As established players have known for years, food and beverage is a multi-trillion-dollar industry with relatively minor variations in water quality and regulatory requirements. Moving forward, major societal drivers are pressing both industry and agriculture toward novel water solutions.
To control water risk, the food industry is expanding its focus beyond processing plants to water savings across the value chain. With deeper pockets and a better market-oriented grasp of costs than municipal water, this industry is rich with opportunity for technologies that can reduce water needs, promote reuse, and efficiently pretreat wastewater for discharge. The industry will be forced as never before to listen both to downstream retailers concerned about sustainability and upstream agriculture that makes up much of their water risk.

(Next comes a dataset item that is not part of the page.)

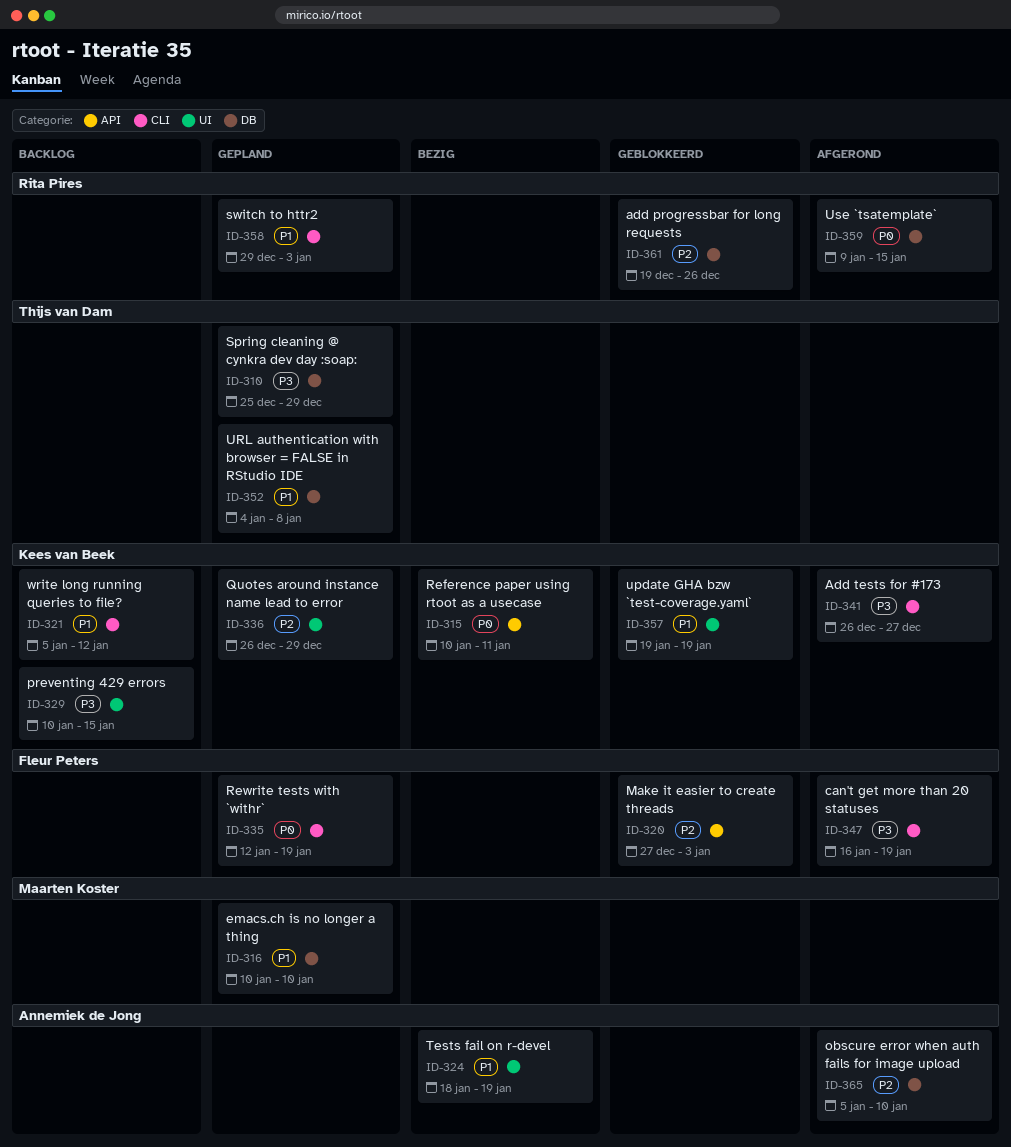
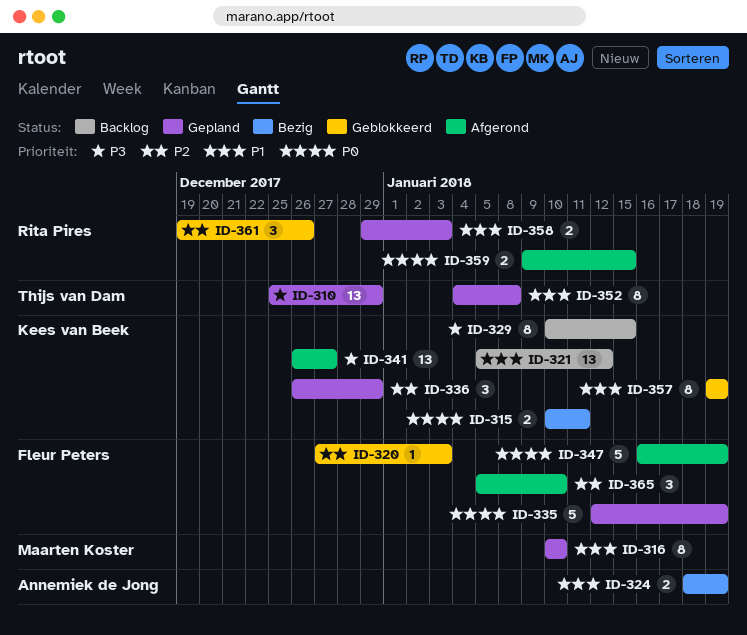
ID-347, priority: P3 -> P0
ID-365, owner: Annemiek de Jong -> Fleur Peters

The range of applicable technologies is as diverse as the opportunity is large, demanding an analytical framework – the Lux Innovation Grid – for understanding all the emerging innovative entities in the space. Focused solutions are rife, from crop like AquaSpy and UgMO that use moisture sensors and crop knowledge to monitor field conditions and Capilix’s capillary electrophoresis sensor technology for monitoring hydroponics systems, to production plant where the likes of Bilexys and Emefcy look to apply their variants on microbial fuel cells to generate chemicals or energy from process wastewater.
The overall takeaway is clear. With increasing trepidation about population growth in the face of climate change, and increasing world affluence driving more water-intensive foods, industry demand for novel solutions from farm to factory have just begun to accelerate.